Another disconnect the study found was that employers thought of themselves as age-friendly, while workers didn’t see them that way.
“Employers may lack a certain self-awareness,” Collinson said.
While most employers (84%) considered their companies to be “age friendly” by offering opportunities, work arrangements, and training and tools needed for employees of all ages to be successful, only 65% of workers considered their employers to be so. This gap was consistent across company size, the study found.
Only 34% of employers had adopted a formal diversity and inclusion (D&I) policy statement that specifically includes age among other commonly referenced demographic characteristics.
Among employers that do not include age as a component of their D&I policy statement, 29% plan to adopt one in the future and 30% do not plan to do so. Large and medium companies were more likely than small companies to have adopted a D&I policy statement referencing age.
Historically, employers’ recruiting practices overlooked older workers, but change may be on the way, the study suggested.

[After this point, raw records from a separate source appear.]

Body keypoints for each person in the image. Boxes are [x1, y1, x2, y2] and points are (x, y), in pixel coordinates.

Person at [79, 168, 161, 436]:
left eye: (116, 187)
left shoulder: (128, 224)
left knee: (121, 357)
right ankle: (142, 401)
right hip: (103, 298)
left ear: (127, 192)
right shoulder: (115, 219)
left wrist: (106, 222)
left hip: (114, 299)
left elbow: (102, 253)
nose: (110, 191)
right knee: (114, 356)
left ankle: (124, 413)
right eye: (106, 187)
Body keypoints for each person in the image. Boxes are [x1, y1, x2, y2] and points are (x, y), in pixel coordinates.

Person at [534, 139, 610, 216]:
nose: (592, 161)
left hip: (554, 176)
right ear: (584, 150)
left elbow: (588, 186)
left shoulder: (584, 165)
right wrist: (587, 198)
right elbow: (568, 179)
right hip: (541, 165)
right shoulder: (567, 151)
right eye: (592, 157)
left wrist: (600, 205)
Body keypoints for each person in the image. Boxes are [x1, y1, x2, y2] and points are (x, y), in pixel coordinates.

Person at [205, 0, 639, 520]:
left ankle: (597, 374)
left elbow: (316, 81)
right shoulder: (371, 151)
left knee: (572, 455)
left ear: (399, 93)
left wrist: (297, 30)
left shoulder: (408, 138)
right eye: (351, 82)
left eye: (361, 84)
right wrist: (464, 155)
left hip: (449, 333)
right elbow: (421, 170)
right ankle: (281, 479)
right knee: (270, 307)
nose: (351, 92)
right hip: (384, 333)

Among those recruiting employees during the pandemic, almost six in 10 employers gave “a great deal” or “quite a bit” of consideration to age 50+ job applicants versus younger applicants.
“Older workers and experienced workers aged 50 and older represent a huge untapped potential. They are historically an overlooked opportunity for hiring and retaining workers,” Collinson said.
Large and medium companies were more likely to have done so than small companies. More small companies indicated their company has not had any age 50+ job applicants, compared with medium and large companies.
“The power of a multigenerational workforce is that it brings together different ideas, passions, and skills and it’s a dynamic way to share ideas and collaboration opportunities,” Collinson said.